195. Memorandum From Helmut Sonnenfeldt of the National Security Council Staff to Secretary of State Kissinger 1


  • Trade Bill Strategy and US-Soviet Relations in the Next Phase of the Middle East Bargaining

The House is apparently going to call up the trade bill around November 12. Although, despite the ineptness with which it was done, the Administration’s rationale for dropping Title IV is meeting with some support, it is far from clear whether enough votes will be there in the end. Moreover, it is quite likely that a further amendment, in effect prohibiting further government credits to the USSR, will have sufficient support to pass.

The trade people in the Administration are, as you know, aghast at the prospect that the threat of a Presidential veto will be used to obtain the dropping of Title IV. They feel that such a threat is all the opponents to the bill as a whole need to solidify support for Title IV and the Vanik amendment so as to ensure a veto and hence the death of the trade bill.

It has now been suggested by some that in order to marshall the votes for dropping Title IV some additional sweeteners are needed—beyond the argument that a debate on it at present would be damaging to prospects for US-Soviet cooperation on a Middle East settlement. Their idea is to tell supporters of Vanik that in recognition of their strong desire to curtail government credits to the USSR, we would be prepared to put a freeze on additional credits until a new Administration bill on East-West trade is submitted some time next year at which time there would be an opportunity to debate all aspects of our Soviet trade policy. STR paper at Tab A.2

I have no way of knowing whether such a gambit will produce the votes needed to drop Title IV. I would assume, however, that [Page 715]under present conditions Senator Jackson would not find it sufficient to call off his troops. Almost certainly, he would want to extract additional commitments regarding the Administration’s position on a Middle East settlement and on arms supply to Israel. On the other hand, a credit freeze might be enough to get the required support in the House, even if Jackson were adamant.

The impact on the Soviets is hard to judge. They evidently understand our tactics in urging withdrawal of Title IV; whether they would accept a credit freeze with equal equanimity is another question. While our original commitment to the Soviets was for no more than 500 million of EXIM credits during the first three years of the trade agreement, we have since then made noises suggesting the availability of additional sums. But there has been an issue concerning additional extensions due to Soviet reluctance to meet EXIM’s normal requirements for proof of credit worthiness. Because of various Congressional problems, EXIM would be reluctant in any event to go much beyond 500 million unless the Soviets met these requirements. This matter is being haggled over between EXIM and the Soviets. A flat freeze on additional credits, even if explained in terms of tactical considerations relating to the Trade Bill, might lead the Soviets to cut off lend-lease payments. (The lend-lease settlement was tied to both MFN and EXIM credits.)

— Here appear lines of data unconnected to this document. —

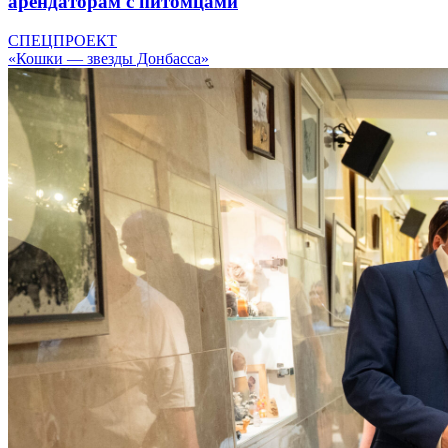
арендаторам с питомцами
СПЕЦПРОЕКТ
«Кошки — звезды Донбасса»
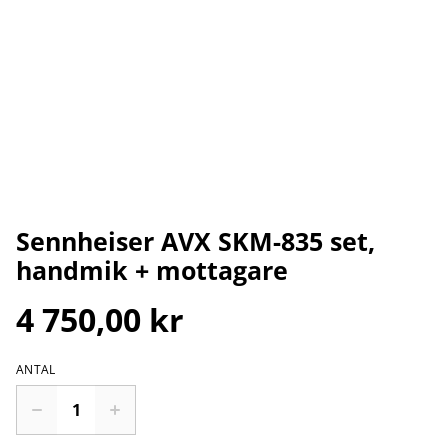
Sennheiser AVX SKM-835 set,
handmik + mottagare
4 750,00 kr
ANTAL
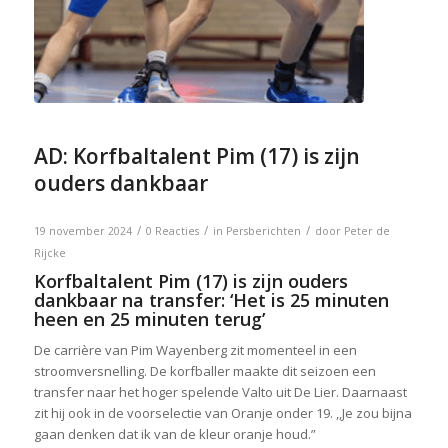
AD: Korfbaltalent Pim (17) is zijn
ouders dankbaar
/
/
/
19 november 2024
0 Reacties
in
Persberichten
door
Peter de
Rijcke
Korfbaltalent Pim (17) is zijn ouders
dankbaar na transfer: ‘Het is 25 minuten
heen en 25 minuten terug’
De carrière van Pim Wayenberg zit momenteel in een
stroomversnelling. De korfballer maakte dit seizoen een
transfer naar het hoger spelende Valto uit De Lier. Daarnaast
zit hij ook in de voorselectie van Oranje onder 19. ,,Je zou bijna
gaan denken dat ik van de kleur oranje houd.”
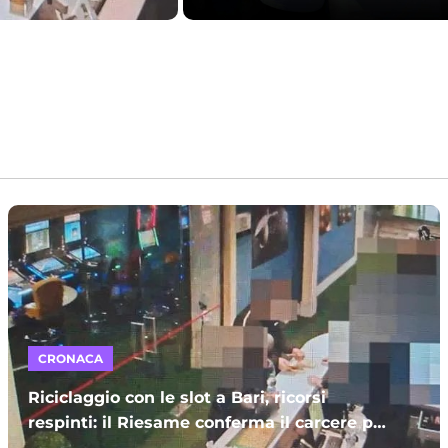
CRONACA
Riciclaggio con le slot a Bari, ricorsi
respinti: il Riesame conferma il carcere per
sette indagati – I NOMI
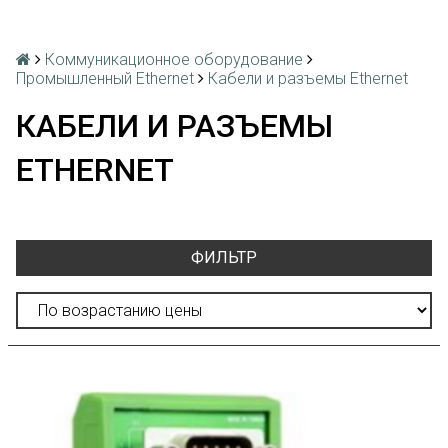
Коммуникационное оборудование
Промышленный Ethernet
Кабели и разъемы Ethernet
КАБЕЛИ И РАЗЪЕМЫ
ETHERNET
ФИЛЬТР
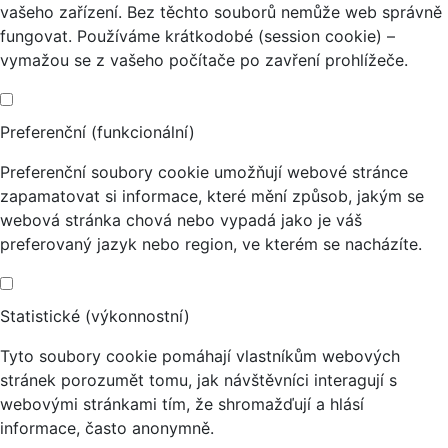
vašeho zařízení. Bez těchto souborů nemůže web správně
fungovat. Používáme krátkodobé (session cookie) –
vymažou se z vašeho počítače po zavření prohlížeče.
Preferenční (funkcionální)
Preferenční soubory cookie umožňují webové stránce
zapamatovat si informace, které mění způsob, jakým se
webová stránka chová nebo vypadá jako je váš
preferovaný jazyk nebo region, ve kterém se nacházíte.
Statistické (výkonnostní)
Tyto soubory cookie pomáhají vlastníkům webových
stránek porozumět tomu, jak návštěvníci interagují s
webovými stránkami tím, že shromažďují a hlásí
informace, často anonymně.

Apart from these considerations, it is however worth considering action on credits for another reason. It is clear that the Soviets have supported Arab manipulation of oil supplies to us and other Western countries, partly because they think it gives them bargaining leverage for the Middle East negotiations, partly, and more cynically, because they think they can profit from it themselves. Credits are one of the few economic means at our disposal to exert some counter-leverage on the Soviets. Since Congress may very well take the issue over in any case, there is a question whether the Administration should not do so itself and use it for its own purposes. If one did not want to be crude about it with the Soviets, the line to take would be that a freeze is intended to prevent even greater restrictions from being enacted but that the lifting of the freeze would to some extent depend on whether we were still under an oil embargo.3 (Any such message would of course be lost if the Soviets continued to be assured that the President would veto a trade bill that includes the JacksonVanik amendment.)

I am not necessarily advocating this tack; but since the credit issue will arise very soon in any event, it is important that the Administration have a coherent position on it.

  1. Source: National Archives, Nixon Presidential Materials, NSC Files, Box 403, Subject Files, Trade, Vol. VI, April 8–December 1973. Secret; Sensitive; Exclusively Eyes Only. Sent for prompt attention. A handwritten note at the top of the memorandum reads: "OBE." Sent under cover of an undated note from Scowcroft to Kissinger that reads: "Maybe I don’t understand this, but it seems to me to give up the fight for something which is almost indistinguishable from full JacksonVanik, except for a ’freeze’ rather than a ’ban’ on credits. Looks to me like an attempt to save the Trade Bill by throwing MFN to the wolves."
  2. Attached but not printed at Tab A is a November 1 draft memorandum prepared by Pearce entitled "Proposed Compromise."
  3. Beginning October 19, Arab oil producers imposed an oil embargo on the United States and other Western nations in retaliation for aid to Israel in its war against Egypt and Syria.